Von Anfang bis Ende beherrscht eine goldene Stimmung den goldenen Musikverein. Die Wiener Philharmoniker unter der Leitung eines kompromisslosen Perfektionisten transformieren den Schuhschachtelsaal in eine klangliche Badewanne und umschwärmen das Publikum mit einem göttergleichen Klangteppich. In diesem tiefblauen Musikmeer schwimmen scheinbar schwerelos die goldenen Frauenskulpturen, welche prachtvoll die Wunderwand-Akustik schmücken. Das ist wie ein sechsundzwanzig Grad warmer Ozean. Aus dieser Bruckner-Sinfonie möchte man nie wieder raus.

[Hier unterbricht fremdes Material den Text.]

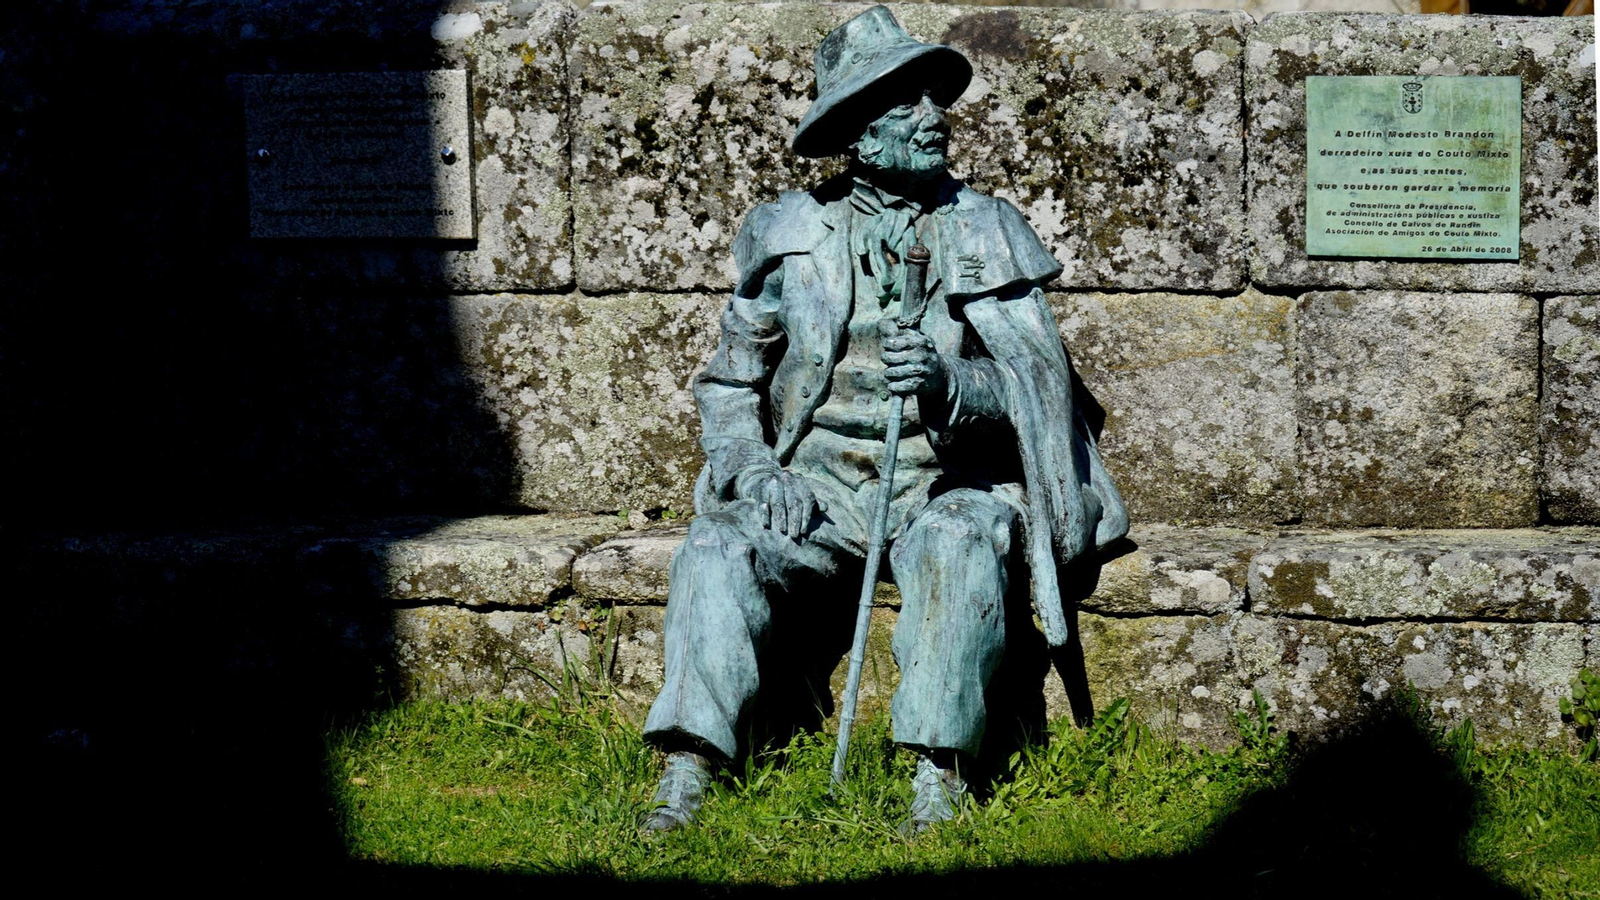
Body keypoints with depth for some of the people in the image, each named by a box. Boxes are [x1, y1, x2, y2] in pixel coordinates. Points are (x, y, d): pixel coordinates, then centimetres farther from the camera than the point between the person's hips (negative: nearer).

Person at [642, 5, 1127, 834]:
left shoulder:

Vor allem in langsamen Satz zeigt sich das Team um die Philharmoniker-Altmeister Rainer Honeck und Volkhard Steude in astronomischer Höchstform. Bruckner lebt von unerwarteten musikalischen Wendungen und schwebenden Akkorden. Was dieses Orchester damit macht, ist reinste Klangmagie. Alles ausspielen, die Spannung halten. Das Publikum in den Bann der Musik ziehen. Bei jedem Magiemoment dieser Musik – davon gibt es in dieser Sinfonie viele – steht die Zeit still.

Selbst der Kopfsatz – eigentlich nicht die Stärke des Linzer Komponisten – gelingt diesem Klassik-Traumteam wie ein musikalischer Monet. Zum Staunen und Schwärmen. Diese Musik streichelt sanft die Ohren wie ein genussvolles Gazpacho die Zunge. Vor allem die Streicher singen eine unendliche Melodie, kunstvoll gemischt wie eine strudelnde Schokoladensauce. Die Anreise hat sich schon für die Vorspeise gelohnt. Sowas verdient drei musikalische Michelin-Sterne!

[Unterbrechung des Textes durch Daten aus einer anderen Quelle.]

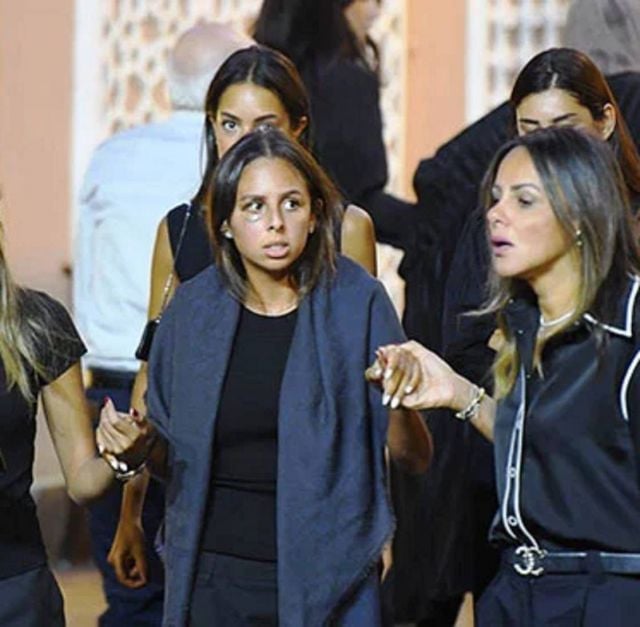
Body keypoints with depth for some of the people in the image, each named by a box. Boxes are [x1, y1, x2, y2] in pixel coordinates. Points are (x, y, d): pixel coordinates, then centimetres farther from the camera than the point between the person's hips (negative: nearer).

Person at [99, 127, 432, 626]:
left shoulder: (355, 300, -8)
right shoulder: (194, 305, -1)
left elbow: (415, 459, -6)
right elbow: (171, 458, 10)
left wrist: (398, 403, -26)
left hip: (323, 577, -2)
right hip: (214, 576, 2)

Zur Sache geht es im Scherzo, da hauen einen die Wiener Pauken völlig auf die Stuhlkante. Der Klang im Ohr ist trotzdem sanft wie Seide, Bratschen und Celli-Melodien fliegen an einem vorbei wie Waldvögel in der Wachau. Zum innerlichen Empfinden des ersten Satzes kommt nun ein wenig windige Natur hinzu. Doch der große Sturm lässt auf sich warten, der kommt erst im Schlusssatz. Eine unglaubliche Energie aus tönendem Blech und wuchtigen Streicher-Tremoli fegt durch den Saal. Triumphale Trompeten läuten den strahlenden Schluss ein, wie eine Erlösung aus den wunderbar schmerzlichen Emotionen, die in diesen anderthalb Stunden auf innerlichste Weise zum Ausdruck kommen.

Stehende Ovationen sind die logische Folge. Für Dirigent und Orchester. Das Publikum will einfach nicht aufhören zu klatschen. Unzählige Male kommt Christian Thielemann nochmal auf die Bühne. Einige hätten wohl noch den ganzen Nachmittag voll Begeisterung den Bruckner-Gott mit Bravo-Rufen gefeiert.  Aber auch der will irgendwann nach Hause. Außerdem steht für einige auf der Bühne wie im Publikum noch eine gewisse Beethoven-Oper auf dem Tagesspielplan.

Nach dem morgigen Sonntagskonzert geht dieses goldene Bruckner-Team auf große Tournee. In die USA. Liebe Amis, lasst euch diese Chance nicht nehmen. So ein hohes Wunder der westlichen Klangkunst wird es so schnell nicht wieder geben.

War Thielemanns  – ebenfalls exzellentes  – Berliner Parsifal-Vorspiel im Dezember geprägt vom Kopfschütteln und Zurechtweisungen am Pult, so scheint am heutigen Tage auch er endlich mal seinen Klangzauber einfach zu genießen. Lassen wir den Experten urteilen, der Ur-Beliner wird uns keine Kritik ersparen. Seine lautlose Sprache aber spricht Klartext: Ohne Worte.